Repeat exactly the lines running from the first line of the data to the line containing "adresas K. Donelaičio g. 73, LT-44249 Kaunas", both ends included, and nothing else; drop the pictures.

## Transcribed page contents
+++
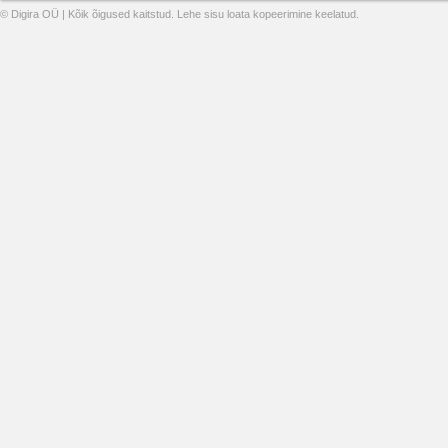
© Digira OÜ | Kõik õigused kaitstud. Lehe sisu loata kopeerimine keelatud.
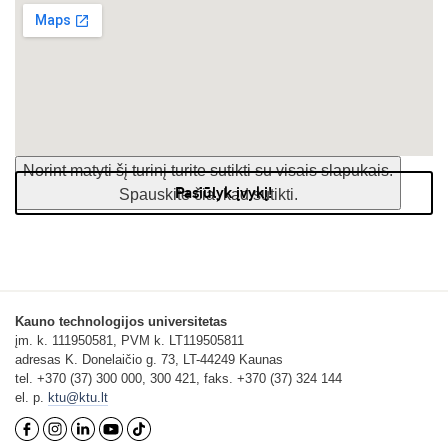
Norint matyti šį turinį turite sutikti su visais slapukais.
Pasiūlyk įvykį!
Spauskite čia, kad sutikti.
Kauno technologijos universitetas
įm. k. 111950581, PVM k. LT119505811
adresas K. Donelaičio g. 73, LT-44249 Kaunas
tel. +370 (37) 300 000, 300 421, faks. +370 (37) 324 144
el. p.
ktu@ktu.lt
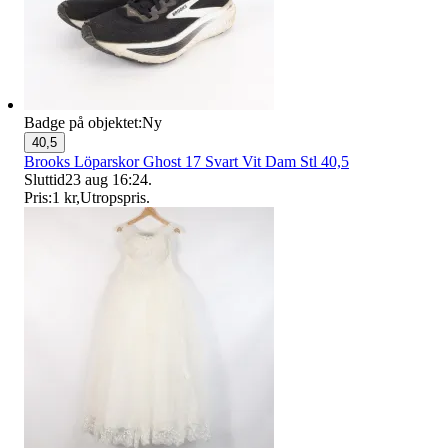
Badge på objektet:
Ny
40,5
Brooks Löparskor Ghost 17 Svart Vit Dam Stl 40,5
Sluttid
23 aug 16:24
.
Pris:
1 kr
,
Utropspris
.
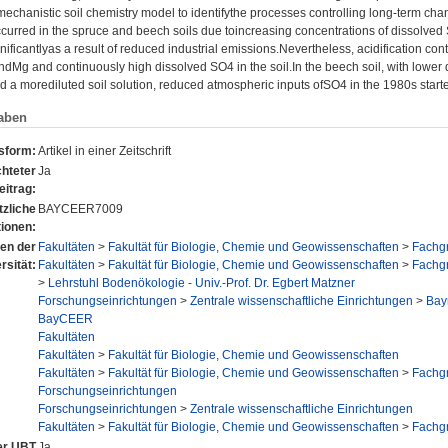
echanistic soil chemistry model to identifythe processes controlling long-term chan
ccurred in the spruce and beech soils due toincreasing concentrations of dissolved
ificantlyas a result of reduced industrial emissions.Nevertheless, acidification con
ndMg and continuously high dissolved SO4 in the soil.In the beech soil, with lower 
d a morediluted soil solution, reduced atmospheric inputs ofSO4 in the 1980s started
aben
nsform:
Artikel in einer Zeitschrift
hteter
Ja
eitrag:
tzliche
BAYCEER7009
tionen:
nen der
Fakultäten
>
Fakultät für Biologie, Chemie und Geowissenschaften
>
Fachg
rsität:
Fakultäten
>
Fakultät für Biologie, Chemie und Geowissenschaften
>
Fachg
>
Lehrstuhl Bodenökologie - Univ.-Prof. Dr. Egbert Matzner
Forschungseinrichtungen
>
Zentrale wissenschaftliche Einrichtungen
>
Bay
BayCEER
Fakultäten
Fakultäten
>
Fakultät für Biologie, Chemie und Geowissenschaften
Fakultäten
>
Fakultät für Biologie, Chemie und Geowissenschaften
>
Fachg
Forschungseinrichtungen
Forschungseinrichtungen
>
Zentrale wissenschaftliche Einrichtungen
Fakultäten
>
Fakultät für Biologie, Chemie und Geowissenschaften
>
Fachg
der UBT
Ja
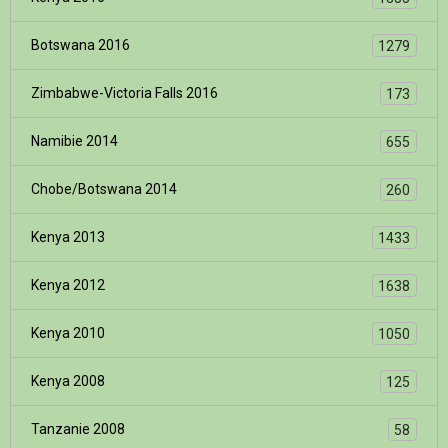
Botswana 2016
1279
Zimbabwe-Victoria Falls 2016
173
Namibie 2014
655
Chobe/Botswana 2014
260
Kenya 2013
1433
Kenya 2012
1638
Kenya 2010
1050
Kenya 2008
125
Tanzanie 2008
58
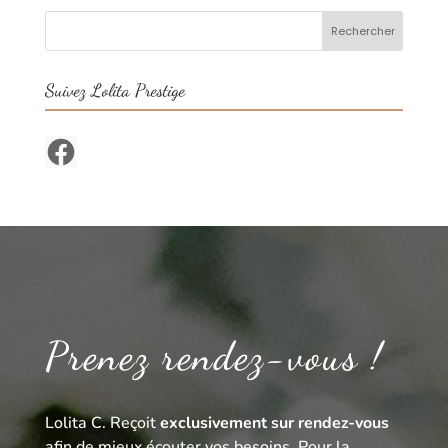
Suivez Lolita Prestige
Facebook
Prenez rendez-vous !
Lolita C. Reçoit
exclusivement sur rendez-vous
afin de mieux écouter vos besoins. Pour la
+++
## WORKED SOLUTION
© Digira OÜ | Kõik õigused kaitstud. Lehe sisu loata kopeerimine keelatud.
Norint matyti šį turinį turite sutikti su visais slapukais.
Pasiūlyk įvykį!
Spauskite čia, kad sutikti.
Kauno technologijos universitetas
įm. k. 111950581, PVM k. LT119505811
adresas K. Donelaičio g. 73, LT-44249 Kaunas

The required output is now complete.